I was stuck again, I couldn't figure it out, so I went on another walk. It just turned out that that walk lasted for six months. I really couldn't figure out a good ending for it, where to take it, so I left it for dead just after our family man went up in flames and turned my attention to other works. And then, out of the blue one day, I began to think once more about this story, and tried again to find some answers.
And the answer I finally found was a pretty simple one—whatever spell was over that hollow would only allow someone to leave if they made a sacrifice, if they murdered someone. Enter the notes from the good old redneck, enter them trying to kill good old redneck, enter good old redneck explicitly laying it all out.
And so I finally found all the pieces to get back to the ending from whence we'd begun. The two accept that they have to show down, and Kevin—that doubting bachelor—comes to believe that his life really isn't as worth living as his married friend's, so he selflessly allows himself to be killed.
So why the devil stuff? Why pass it all off on ole Lucifer? Was I trying to preach to you, the reader? I'm sure someone will think that, to which I must guffaw. I'm not saying that I don't share some of the beliefs and values touched on in this story, but I am explicitly stating that I don't share them all, and preaching had fuck all to do with why it shaped out the way it did. The devil was in the story for the sake of the story. I could have used Hades, I could have used Voldemort, I could have used the evil Santa from Futurama. What I actually believe has nothing to do with the choice. What did have to with the choice was the devil's reputation for having an appetite for souls. Who better to want to force someone into committing murder—a universally damning act—than that guy? Also helping matters along was the fact that The Devil Went Down to Georgia was playing at the time.

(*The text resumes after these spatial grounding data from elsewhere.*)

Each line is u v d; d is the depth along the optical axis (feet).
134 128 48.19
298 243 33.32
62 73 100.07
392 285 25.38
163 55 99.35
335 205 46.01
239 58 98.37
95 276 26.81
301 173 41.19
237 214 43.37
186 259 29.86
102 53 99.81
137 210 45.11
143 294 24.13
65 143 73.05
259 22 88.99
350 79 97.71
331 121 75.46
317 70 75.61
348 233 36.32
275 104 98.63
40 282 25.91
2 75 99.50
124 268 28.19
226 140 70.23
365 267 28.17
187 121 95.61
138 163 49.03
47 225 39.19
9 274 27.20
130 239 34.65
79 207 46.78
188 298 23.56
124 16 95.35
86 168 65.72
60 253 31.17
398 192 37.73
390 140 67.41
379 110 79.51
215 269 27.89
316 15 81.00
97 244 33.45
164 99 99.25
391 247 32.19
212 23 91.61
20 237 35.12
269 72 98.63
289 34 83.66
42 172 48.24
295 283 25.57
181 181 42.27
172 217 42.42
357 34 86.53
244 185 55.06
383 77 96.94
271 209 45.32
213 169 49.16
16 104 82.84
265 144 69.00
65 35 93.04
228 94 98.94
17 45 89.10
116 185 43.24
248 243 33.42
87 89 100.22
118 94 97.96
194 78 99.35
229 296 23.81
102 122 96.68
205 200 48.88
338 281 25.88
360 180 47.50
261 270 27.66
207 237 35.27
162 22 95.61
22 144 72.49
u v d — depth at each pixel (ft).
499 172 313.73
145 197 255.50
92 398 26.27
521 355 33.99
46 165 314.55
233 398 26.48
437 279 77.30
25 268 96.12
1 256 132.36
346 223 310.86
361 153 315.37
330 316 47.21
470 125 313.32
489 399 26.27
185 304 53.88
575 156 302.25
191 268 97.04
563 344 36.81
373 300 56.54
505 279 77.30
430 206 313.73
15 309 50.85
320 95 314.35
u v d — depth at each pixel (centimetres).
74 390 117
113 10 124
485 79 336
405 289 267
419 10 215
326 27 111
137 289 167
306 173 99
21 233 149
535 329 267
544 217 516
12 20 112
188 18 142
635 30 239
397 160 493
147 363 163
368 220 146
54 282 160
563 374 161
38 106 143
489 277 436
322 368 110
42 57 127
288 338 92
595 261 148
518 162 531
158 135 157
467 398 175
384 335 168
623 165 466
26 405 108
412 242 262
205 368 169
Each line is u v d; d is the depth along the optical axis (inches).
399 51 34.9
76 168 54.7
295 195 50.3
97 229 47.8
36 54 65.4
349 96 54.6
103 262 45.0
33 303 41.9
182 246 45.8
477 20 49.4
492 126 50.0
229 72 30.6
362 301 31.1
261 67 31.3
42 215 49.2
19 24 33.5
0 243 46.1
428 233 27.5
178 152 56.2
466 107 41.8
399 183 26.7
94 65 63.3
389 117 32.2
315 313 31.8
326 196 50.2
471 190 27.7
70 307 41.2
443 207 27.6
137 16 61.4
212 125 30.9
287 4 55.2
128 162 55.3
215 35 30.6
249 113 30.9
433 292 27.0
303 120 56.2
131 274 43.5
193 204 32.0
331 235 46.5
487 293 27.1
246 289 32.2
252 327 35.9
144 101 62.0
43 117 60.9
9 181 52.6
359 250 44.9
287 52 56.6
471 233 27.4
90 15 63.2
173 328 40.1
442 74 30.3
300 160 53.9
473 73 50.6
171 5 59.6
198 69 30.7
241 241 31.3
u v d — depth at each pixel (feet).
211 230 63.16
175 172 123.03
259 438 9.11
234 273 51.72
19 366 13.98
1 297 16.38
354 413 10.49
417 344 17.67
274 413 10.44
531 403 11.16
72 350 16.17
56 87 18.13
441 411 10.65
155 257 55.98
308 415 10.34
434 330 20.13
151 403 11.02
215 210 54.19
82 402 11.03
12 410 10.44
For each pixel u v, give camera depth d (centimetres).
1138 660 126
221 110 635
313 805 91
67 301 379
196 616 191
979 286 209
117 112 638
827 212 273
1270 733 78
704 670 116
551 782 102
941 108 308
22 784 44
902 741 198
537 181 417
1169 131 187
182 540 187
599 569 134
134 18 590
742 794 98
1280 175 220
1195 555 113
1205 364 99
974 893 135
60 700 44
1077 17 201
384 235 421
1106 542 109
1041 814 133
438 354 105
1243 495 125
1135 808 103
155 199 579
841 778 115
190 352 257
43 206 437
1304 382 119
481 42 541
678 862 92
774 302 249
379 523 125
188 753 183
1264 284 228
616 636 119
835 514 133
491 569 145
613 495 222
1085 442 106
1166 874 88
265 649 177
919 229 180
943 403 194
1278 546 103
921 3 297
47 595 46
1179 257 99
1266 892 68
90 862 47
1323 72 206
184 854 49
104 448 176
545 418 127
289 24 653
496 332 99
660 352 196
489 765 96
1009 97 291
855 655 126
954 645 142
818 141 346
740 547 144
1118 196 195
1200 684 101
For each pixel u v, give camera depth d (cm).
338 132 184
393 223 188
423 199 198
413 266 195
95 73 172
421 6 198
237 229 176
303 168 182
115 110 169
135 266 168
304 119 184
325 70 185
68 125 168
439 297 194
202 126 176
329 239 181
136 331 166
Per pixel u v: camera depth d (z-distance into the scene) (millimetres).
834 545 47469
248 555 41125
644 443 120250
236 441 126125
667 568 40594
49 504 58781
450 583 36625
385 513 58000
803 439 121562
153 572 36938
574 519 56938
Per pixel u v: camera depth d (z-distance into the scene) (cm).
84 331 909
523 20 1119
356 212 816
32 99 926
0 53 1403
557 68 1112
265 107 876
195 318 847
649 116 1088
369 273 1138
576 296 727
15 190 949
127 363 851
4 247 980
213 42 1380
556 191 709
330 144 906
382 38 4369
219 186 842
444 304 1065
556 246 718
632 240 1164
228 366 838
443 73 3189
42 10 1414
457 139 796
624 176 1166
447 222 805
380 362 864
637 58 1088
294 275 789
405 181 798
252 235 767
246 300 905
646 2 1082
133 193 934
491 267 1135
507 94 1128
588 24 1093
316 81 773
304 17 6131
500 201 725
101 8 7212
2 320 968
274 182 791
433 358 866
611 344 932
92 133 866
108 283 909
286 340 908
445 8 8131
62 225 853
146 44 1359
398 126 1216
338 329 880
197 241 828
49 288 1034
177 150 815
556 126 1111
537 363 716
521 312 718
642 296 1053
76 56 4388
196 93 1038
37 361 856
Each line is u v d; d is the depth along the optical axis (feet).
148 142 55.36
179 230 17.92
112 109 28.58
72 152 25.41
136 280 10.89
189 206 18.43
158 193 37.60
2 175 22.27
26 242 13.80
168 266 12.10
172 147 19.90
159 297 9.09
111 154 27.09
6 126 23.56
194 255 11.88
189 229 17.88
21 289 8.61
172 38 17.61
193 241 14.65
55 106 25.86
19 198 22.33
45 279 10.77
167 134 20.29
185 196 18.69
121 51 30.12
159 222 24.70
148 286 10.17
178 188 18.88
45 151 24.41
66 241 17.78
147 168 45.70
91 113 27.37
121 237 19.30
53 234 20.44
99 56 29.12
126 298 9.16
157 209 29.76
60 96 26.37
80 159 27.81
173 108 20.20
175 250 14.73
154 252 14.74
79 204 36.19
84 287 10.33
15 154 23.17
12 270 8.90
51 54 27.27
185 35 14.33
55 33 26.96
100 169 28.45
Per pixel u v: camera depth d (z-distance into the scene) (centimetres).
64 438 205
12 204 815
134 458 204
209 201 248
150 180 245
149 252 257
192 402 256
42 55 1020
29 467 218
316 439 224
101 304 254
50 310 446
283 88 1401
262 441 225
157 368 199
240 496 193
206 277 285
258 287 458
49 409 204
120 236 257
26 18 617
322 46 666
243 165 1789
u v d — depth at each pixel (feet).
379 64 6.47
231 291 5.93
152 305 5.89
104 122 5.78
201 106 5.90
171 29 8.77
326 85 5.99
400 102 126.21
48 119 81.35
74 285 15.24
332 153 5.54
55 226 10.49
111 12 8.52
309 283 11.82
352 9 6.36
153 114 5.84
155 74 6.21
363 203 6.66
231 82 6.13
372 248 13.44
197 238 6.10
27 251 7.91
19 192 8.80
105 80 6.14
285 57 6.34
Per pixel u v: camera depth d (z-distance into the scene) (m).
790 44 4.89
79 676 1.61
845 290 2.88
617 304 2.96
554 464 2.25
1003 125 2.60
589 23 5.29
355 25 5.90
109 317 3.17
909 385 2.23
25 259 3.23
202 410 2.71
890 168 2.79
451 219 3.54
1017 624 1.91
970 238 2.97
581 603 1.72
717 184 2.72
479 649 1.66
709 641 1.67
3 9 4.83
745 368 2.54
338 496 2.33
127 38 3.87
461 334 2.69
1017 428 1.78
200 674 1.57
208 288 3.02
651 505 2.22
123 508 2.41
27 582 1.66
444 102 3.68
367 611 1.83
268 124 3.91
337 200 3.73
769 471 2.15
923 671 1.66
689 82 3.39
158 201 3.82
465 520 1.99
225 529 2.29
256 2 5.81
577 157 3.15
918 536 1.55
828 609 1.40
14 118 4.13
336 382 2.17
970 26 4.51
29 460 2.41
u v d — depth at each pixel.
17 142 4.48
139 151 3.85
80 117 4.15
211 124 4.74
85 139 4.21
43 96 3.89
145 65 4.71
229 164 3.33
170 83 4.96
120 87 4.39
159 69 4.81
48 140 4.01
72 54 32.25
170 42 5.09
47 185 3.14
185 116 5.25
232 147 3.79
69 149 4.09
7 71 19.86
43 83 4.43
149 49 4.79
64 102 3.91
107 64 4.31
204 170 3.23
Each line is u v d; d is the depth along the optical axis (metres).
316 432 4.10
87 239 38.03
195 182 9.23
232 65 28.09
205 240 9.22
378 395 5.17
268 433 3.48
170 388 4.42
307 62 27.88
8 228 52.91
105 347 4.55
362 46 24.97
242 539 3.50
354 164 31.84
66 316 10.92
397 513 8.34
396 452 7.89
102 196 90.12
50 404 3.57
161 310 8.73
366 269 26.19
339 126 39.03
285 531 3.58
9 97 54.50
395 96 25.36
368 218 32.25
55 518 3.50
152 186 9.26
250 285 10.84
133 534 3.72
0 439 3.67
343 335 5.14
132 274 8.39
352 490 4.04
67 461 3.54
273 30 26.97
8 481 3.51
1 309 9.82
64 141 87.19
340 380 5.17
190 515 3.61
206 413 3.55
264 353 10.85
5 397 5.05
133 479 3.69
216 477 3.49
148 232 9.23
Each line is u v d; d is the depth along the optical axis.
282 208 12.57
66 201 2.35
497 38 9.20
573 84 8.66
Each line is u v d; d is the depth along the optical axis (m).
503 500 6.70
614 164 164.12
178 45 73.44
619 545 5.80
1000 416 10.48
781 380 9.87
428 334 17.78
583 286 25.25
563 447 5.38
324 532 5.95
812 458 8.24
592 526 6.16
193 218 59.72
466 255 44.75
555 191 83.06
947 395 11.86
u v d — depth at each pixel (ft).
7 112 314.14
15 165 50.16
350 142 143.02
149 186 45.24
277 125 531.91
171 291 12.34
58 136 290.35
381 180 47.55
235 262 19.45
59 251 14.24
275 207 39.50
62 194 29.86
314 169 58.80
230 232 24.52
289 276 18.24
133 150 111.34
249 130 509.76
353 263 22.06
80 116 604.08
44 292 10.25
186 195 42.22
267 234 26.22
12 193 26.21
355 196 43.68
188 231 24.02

And so there we have it, the story is all told. Some lingering questions you might have: Was the redneck the devil himself? Yep. What would have happened if they hadn't killed each other? They would have burned up just as the devil said; it was no idle threat, but their souls wouldn't have been damned. Did Paul really damn his soul? You betcha, he actually wanted to kill Kevin. Did Kevin damn his soul for trying to kill Paul? Nope, I didn't want to make it insanely, overly explicit, but it should still be pretty clear that he purposely allowed himself to be killed, thus sacrificing himself for his friend. What happened to Paul after the story ended? I'm not entirely sure, but you'd have to think he'd have a hell of a time explaining why his friends were dead, and one of them by his own hand. Am I up for going camping with some old friends? You betcha, but I'm bringing Chupie along, and he'll eat a devil.